Aktuell dürfen Anwohner ihre Vorgärten ohne besondere Genehmigung verspiegeln, um Parkplätze zu schaffen. Doch wenn die neuen Regeln verabschiedet werden, wären künftig nur noch Umbauten erlaubt, die für die Zufahrt unverzichtbar sind.
Die geplanten Änderungen sehen vor, dass bestehende Parkplätze und Einfahrten erhalten bleiben. Die Versiegelung neuer Flächen für nicht zwingend notwendige Zwecke würde jedoch verboten. Die Stadtverwaltung betont, das Vorhaben solle den historischen Charme des Viertels und die begrünten Fassadenfronten bewahren.
Nicht alle unterstützen den Plan. Der Haus- und Grundbesitzerverband Köln kritisiert den Vorschlag scharf und wirft der Stadt vor, damit unzumutbar in das Eigentumsrecht einzugreifen. Die Eigentümer sollten selbst entscheiden dürfen, wie sie ihr Grundstück nutzen, so der Verband.
Im März wird sich der Stadtentwicklungsausschuss Köln mit den Plänen befassen.
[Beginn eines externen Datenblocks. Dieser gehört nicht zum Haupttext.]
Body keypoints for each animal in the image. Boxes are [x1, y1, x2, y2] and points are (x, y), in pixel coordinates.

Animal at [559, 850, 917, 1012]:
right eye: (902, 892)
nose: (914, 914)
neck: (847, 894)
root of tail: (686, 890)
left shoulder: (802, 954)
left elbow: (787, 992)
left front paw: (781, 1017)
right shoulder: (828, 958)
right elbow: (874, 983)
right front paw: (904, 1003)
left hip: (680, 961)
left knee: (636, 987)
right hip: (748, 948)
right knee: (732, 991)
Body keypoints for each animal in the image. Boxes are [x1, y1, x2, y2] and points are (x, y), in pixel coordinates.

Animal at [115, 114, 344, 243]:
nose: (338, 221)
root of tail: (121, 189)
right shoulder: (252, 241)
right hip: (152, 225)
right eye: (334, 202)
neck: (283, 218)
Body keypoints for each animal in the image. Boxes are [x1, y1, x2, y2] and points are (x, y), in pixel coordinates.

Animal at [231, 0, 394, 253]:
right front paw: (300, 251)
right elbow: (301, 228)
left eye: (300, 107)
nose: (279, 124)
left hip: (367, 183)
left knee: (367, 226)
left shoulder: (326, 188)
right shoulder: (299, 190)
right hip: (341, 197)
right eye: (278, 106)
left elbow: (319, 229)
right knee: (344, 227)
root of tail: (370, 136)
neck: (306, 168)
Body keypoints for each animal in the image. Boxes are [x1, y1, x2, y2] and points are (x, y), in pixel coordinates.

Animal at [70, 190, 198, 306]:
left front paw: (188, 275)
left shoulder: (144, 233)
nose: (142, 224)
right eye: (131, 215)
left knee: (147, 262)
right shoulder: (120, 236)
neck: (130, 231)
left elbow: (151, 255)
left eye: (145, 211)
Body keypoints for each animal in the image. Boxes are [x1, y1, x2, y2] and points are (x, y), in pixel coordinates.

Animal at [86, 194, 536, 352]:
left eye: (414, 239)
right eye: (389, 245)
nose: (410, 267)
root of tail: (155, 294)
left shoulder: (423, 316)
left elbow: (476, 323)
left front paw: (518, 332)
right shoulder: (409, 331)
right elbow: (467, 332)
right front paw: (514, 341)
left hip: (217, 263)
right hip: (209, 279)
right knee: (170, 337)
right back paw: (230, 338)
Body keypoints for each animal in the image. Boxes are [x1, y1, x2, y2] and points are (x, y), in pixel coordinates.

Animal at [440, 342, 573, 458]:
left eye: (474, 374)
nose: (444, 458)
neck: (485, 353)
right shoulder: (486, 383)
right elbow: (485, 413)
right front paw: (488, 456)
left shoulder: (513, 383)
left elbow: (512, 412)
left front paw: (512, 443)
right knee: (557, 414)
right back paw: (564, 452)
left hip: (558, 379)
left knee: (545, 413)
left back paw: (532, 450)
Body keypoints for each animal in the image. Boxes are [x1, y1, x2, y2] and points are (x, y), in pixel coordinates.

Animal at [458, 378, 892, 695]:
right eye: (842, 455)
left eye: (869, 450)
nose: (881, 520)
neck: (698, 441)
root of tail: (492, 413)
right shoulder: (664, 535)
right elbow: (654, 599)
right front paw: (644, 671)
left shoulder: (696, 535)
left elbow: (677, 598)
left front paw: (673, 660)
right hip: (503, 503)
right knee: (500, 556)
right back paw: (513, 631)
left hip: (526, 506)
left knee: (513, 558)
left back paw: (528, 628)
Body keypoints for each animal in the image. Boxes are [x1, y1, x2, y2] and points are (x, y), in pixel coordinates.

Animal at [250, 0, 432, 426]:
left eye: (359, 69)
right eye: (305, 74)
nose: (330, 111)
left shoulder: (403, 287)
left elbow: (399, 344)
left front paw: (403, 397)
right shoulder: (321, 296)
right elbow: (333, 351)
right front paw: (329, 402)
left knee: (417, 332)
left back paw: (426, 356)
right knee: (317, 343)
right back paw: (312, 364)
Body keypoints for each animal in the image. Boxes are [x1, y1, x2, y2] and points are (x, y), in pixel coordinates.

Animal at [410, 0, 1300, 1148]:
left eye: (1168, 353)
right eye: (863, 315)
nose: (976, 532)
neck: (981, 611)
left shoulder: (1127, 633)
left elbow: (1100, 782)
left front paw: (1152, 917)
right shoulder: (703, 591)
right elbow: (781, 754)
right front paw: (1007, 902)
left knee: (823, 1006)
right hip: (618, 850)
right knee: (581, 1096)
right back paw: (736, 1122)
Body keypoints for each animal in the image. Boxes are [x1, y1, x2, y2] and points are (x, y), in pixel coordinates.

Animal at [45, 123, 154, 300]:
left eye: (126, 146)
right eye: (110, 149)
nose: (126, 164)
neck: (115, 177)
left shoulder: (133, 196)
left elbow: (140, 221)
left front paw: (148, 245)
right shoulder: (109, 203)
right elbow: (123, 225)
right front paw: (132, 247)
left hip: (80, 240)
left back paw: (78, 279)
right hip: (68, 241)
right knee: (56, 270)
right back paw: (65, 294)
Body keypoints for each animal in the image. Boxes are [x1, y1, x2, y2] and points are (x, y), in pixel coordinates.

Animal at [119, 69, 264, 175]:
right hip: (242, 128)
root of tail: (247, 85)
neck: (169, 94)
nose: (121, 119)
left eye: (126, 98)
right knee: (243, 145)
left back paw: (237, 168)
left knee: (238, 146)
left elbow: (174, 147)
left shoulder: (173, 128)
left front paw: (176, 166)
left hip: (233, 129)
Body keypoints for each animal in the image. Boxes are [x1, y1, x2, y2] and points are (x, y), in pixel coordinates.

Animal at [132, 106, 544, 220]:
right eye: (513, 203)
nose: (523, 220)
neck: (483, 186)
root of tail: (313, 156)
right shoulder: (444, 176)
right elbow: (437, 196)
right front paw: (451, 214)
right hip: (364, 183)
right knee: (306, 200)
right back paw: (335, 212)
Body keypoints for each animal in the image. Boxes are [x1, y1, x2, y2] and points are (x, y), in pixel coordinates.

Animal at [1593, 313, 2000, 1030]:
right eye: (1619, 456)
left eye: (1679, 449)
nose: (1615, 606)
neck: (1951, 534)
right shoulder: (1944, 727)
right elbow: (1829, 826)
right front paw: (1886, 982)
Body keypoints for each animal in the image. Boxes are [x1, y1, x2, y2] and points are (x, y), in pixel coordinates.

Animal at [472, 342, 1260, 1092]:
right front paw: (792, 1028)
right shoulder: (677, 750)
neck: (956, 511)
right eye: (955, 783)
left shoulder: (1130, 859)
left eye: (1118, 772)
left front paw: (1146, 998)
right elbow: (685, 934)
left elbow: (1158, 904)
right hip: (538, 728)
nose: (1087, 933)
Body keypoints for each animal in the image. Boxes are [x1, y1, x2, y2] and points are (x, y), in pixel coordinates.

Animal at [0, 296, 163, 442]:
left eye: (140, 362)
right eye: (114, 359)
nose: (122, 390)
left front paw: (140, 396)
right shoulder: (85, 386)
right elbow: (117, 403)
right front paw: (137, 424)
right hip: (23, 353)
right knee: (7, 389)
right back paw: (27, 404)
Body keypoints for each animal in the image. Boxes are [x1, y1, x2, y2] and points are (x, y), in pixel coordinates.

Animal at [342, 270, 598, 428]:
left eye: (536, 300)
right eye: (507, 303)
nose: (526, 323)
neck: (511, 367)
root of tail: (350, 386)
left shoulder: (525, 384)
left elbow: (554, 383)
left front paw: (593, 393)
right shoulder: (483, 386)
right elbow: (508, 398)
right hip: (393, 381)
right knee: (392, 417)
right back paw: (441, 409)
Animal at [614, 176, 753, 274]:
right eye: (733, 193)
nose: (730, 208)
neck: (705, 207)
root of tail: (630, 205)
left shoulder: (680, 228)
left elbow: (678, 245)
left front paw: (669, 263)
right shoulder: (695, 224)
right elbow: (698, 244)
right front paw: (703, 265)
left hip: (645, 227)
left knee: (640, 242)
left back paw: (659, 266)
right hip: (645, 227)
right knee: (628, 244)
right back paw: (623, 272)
Bei einer Zustimmung würden die neuen Regeln für mehrere Straßen im Afrika-Viertel gelten. Wie viele Vorgärten bereits in Parkflächen umgewandelt wurden, hat die Stadt nicht bekannt gegeben.
Die endgültige Entscheidung liegt beim Stadtentwicklungsausschuss, der im nächsten Monat tagt. Falls der Antrag durchkommt, sind neue Parkplätze in Vorgärten nur noch dann erlaubt, wenn sie der notwendigen Zufahrt dienen. Das Ergebnis wird zeigen, ob die historischen Grünflächen des Viertels geschützt bleiben – oder weiter schwinden.